Buscando esfriar o clima no Congresso, o governo do presidente Luiz Inácio Lula da Silva, por meio da Advocacia Geral da União (AGU), entrou com um recurso no Supremo Tribunal Federal (STF) para que a Corte recue das mudanças feitas nas regras das emendas parlamentares e mantenha os termos do projeto de lei complementar (PLP) aprovado no Parlamento.
O pedido foi protocolado na terça-feira (3) e focou em três pontos: a exigência prévia de plano de trabalho para as chamadas emendas pix (transferências especiais); a identificação nominal do parlamentar nas emendas de bancada e de comissão; e o estabelecimento de critérios para limite de crescimento de despesas com as emendas.
“A decisão do ministro Flávio Dino reforça a essência do que estabelece a Lei Complementar nº 210/2024, que é dar mais transparência e rastreabilidade às emendas parlamentares.

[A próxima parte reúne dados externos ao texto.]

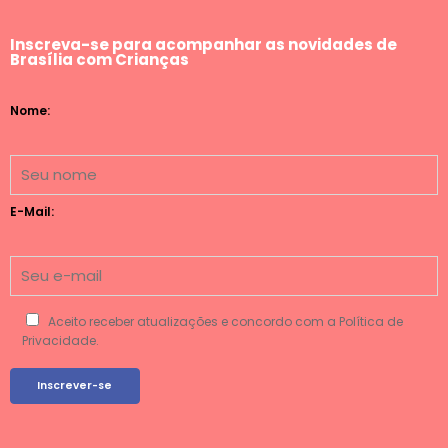
Inscreva-se para acompanhar as novidades de
Brasília com Crianças
Nome:
E-Mail:
Aceito receber atualizações e concordo com a Política de
Privacidade.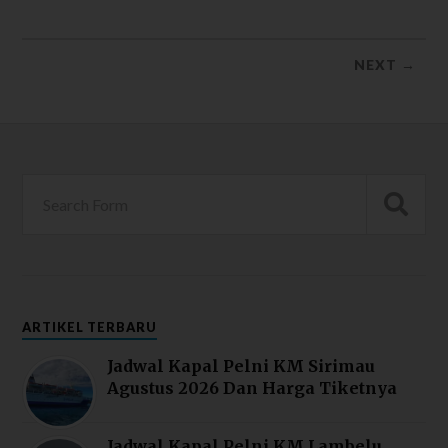
NEXT →
ARTIKEL TERBARU
Jadwal Kapal Pelni KM Sirimau
Agustus 2026 Dan Harga Tiketnya
Jadwal Kapal Pelni KM Lambelu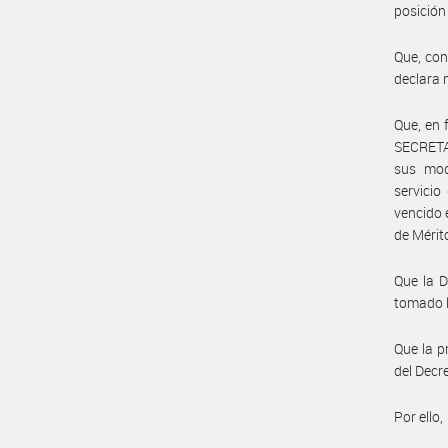
posición
Que, con
declara 
Que, en 
SECRETA
sus mod
servicio
vencido 
de Mérit
Que la 
tomado l
Que la p
del Decr
Por ello,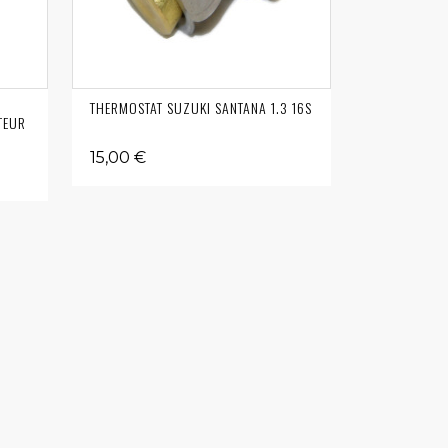
R
THERMOSTAT SUZUKI SANTANA 1.3 16S
TEUR
15,00 €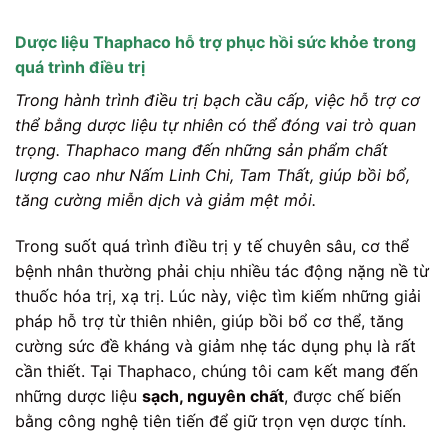
Dược liệu Thaphaco hỗ trợ phục hồi sức khỏe trong
quá trình điều trị
Trong hành trình điều trị bạch cầu cấp, việc hỗ trợ cơ
thể bằng dược liệu tự nhiên có thể đóng vai trò quan
trọng. Thaphaco mang đến những sản phẩm chất
lượng cao như Nấm Linh Chi, Tam Thất, giúp bồi bổ,
tăng cường miễn dịch và giảm mệt mỏi.
Trong suốt quá trình điều trị y tế chuyên sâu, cơ thể
bệnh nhân thường phải chịu nhiều tác động nặng nề từ
thuốc hóa trị, xạ trị. Lúc này, việc tìm kiếm những giải
pháp hỗ trợ từ thiên nhiên, giúp bồi bổ cơ thể, tăng
cường sức đề kháng và giảm nhẹ tác dụng phụ là rất
cần thiết. Tại Thaphaco, chúng tôi cam kết mang đến
những dược liệu
sạch, nguyên chất
, được chế biến
bằng công nghệ tiên tiến để giữ trọn vẹn dược tính.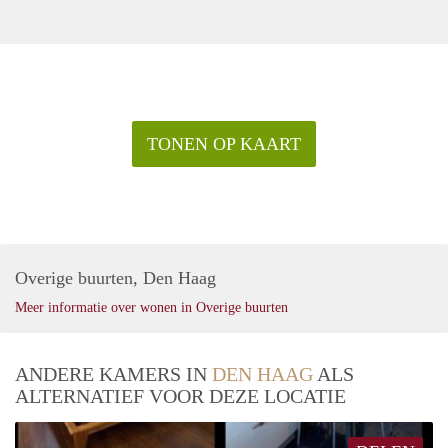
TONEN OP KAART
Overige buurten, Den Haag
Meer informatie over wonen in Overige buurten
ANDERE KAMERS IN
DEN HAAG
ALS
ALTERNATIEF VOOR DEZE LOCATIE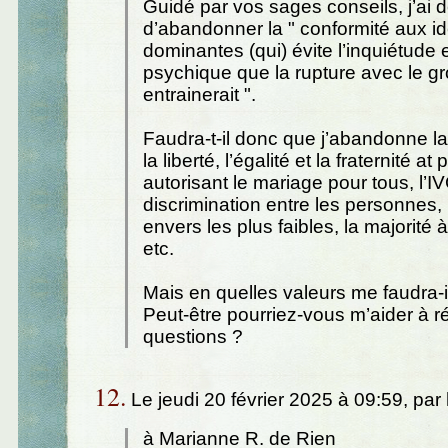
Guidé par vos sages conseils, j’ai 
d’abandonner la " conformité aux i
dominantes (qui) évite l’inquiétude e
psychique que la rupture avec le g
entrainerait ".
Faudra-t-il donc que j’abandonne l
la liberté, l’égalité et la fraternité at
autorisant le mariage pour tous, l’I
discrimination entre les personnes, l
envers les plus faibles, la majorité 
etc.
Mais en quelles valeurs me faudra-il
Peut-être pourriez-vous m’aider à 
questions ?
12.
Le jeudi 20 février 2025 à 09:59, par
à Marianne R. de Rien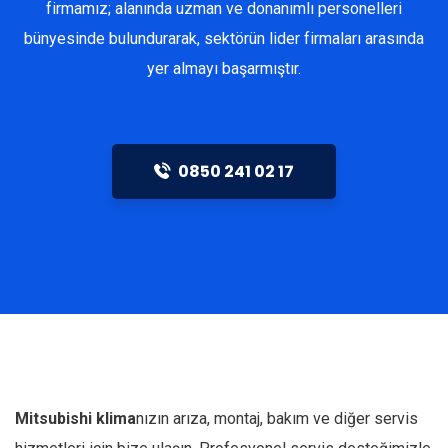
firmamız; alanında uzman ve donanımlı personelleri
bünyesinde bulundurarak, sektörün lider firmaları arasında
yer almayı başarmıştır.
0850 241 02 17
Mitsubishi
klima
nızın arıza, montaj, bakım ve diğer servis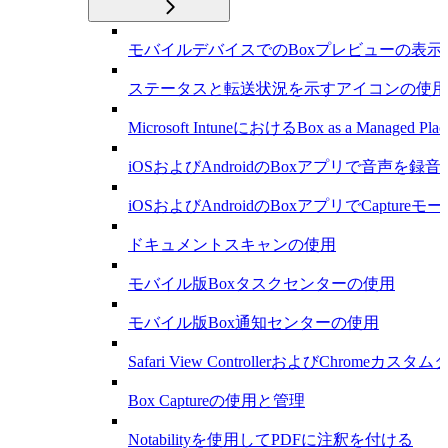
モバイルデバイスでのBoxプレビューの表示
ステータスと転送状況を示すアイコンの使用
Microsoft IntuneにおけるBox as a Managed Plac
iOSおよびAndroidのBoxアプリで音声を録
iOSおよびAndroidのBoxアプリでCapture
ドキュメントスキャンの使用
モバイル版Boxタスクセンターの使用
モバイル版Box通知センターの使用
Safari View ControllerおよびChromeカ
Box Captureの使用と管理
Notabilityを使用してPDFに注釈を付ける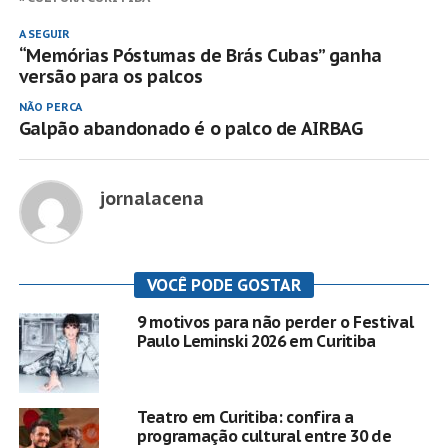
A SEGUIR
“Memórias Póstumas de Brás Cubas” ganha
versão para os palcos
NÃO PERCA
Galpão abandonado é o palco de AIRBAG
jornalacena
VOCÊ PODE GOSTAR
9 motivos para não perder o Festival
Paulo Leminski 2026 em Curitiba
Teatro em Curitiba: confira a
programação cultural entre 30 de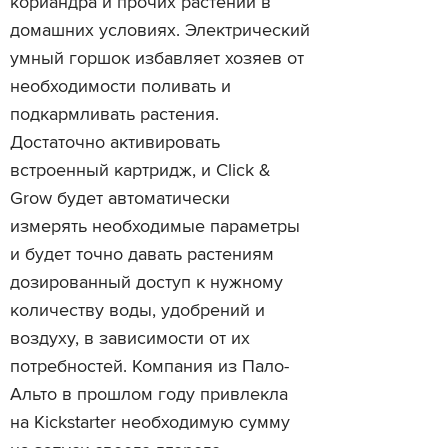
кориандра и прочих растений в
домашних условиях. Электрический
умный горшок избавляет хозяев от
необходимости поливать и
подкармливать растения.
Достаточно активировать
встроенный картридж, и Click &
Grow будет автоматически
измерять необходимые параметры
и будет точно давать растениям
дозированный доступ к нужному
количеству воды, удобрений и
воздуху, в зависимости от их
потребностей. Компания из Пало-
Альто в прошлом году привлекла
на Kickstarter необходимую сумму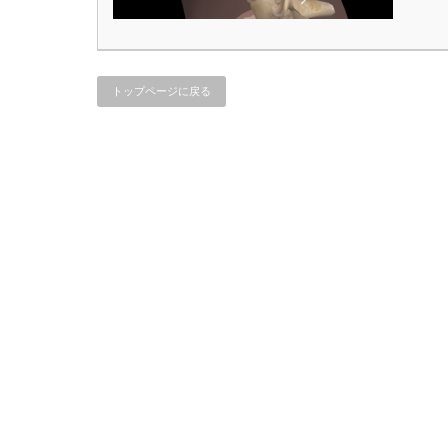
トップページに戻る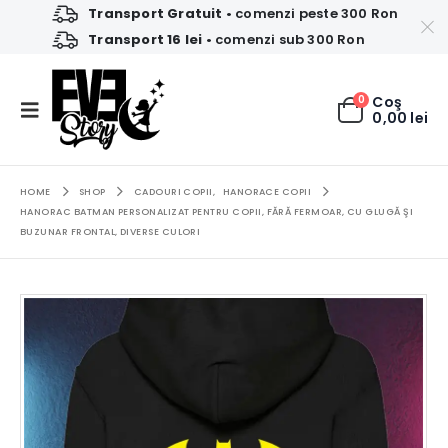
Transport Gratuit
• comenzi peste 300 Ron
Transport 16 lei
• comenzi sub 300 Ron
0
Coş
0,00
lei
HOME
SHOP
CADOURI COPII
,
HANORACE COPII
HANORAC BATMAN PERSONALIZAT PENTRU COPII, FĂRĂ FERMOAR, CU GLUGĂ ŞI
BUZUNAR FRONTAL, DIVERSE CULORI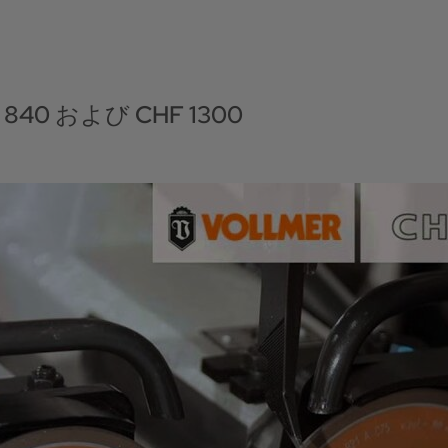
840 および CHF 1300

O que estamos fazendo, portanto, é apenas buscar um melhor entendimento sobre três pontos específicos da decisão que, em nossa compreensão, já estão contemplados na norma e refletem aquilo que foi pactuado entre o Governo Federal e o Congresso sobre a matéria”, afirmou o advogado-geral da União, Jorge Messias, que assina a manifestação.
Na segunda-feira (2), o ministro Flávio Dino, relator do caso no STF, liberou a execução das emendas, mas impôs uma série de condicionantes. A liminar foi levada a referendo no plenário virtual. Até o momento, dez dos 11 ministros já apoiaram os termos da decisão.
Segundo o líder do governo no Congresso, senador Randolfe Rodrigues (PT-AP), se as mudanças não ocorrerem, os parlamentares podem não votar os projetos do ajuste fiscal e as leis orçamentárias de 2025. “A posição do governo é defender no STF a lei complementar, que foi aprovada por esse Parlamento e sancionada sem vetos pelo presidente da República”, disse.
A principal demanda dos parlamentares era manter a forma de cálculo do valor das emendas. Pelas regras atuais, há dois indexadores diferentes para os recursos: as de bancada estaduais são 1% da receita corrente líquida (RCL) do exercício anterior; e as individuais em 2% da RCL de dois exercícios anteriores ao de vigência do Orçamento.
O Congresso tinha aprovado, em acordo com o Executivo, que o crescimento seguiria a regra do arcabouço fiscal: correção pela inflação, mais um aumento real entre 0,6% e 2,5%, equivalente a 70% do incremento das receitas da União no ano anterior.
Dino, por sua vez, determinou que será adotada a regra que resultar no menor valor entre três opções. A mudança favorecerá o governo, que trabalha um ajuste fiscal para conter o crescimento das despesas. Mas os congressistas pressionam Lula a aceitar pelo menos o crescimento real dos recursos.
Outra parte da decisão de Dino que a AGU questionou é a obrigação de que as seja divulgado o deputado ou senador que apadrinhar as emendas de comissão e de bancada ao Orçamento, caso o recurso seja individualizado. A opção do Legislativo é manter sob sigilo o real autor e identificar como responsável as bancadas do partido ou estadual.
Segundo organizações da sociedade civil, ao não identificar o padrinho, a medida reproduz as emendas de relator, conhecidas como “orçamento secreto”.
O próprio Lula fez campanha em 2022 com discurso crítico ao orçamento secreto e ao sigilo sobre os padrinhos das emendas. O petista disse que a modalidade era a “fonte do maior esquema de corrupção da história do país” e que era preciso extingui-lo.
O órgão questionou ainda a necessidade de apresentação de um plano de trabalho para as transferências especiais para Estados e municípios, conhecidas como “emendas Pix” por caírem direto na conta desses entes, sem a necessidade de convênio. Para os congressistas ouvidos pelo Valor, a exigência “burocratizou” essas emendas, que foram criadas justamente para fugir da burocracia e levar os recursos mais rapidamente para prefeitos e governadores.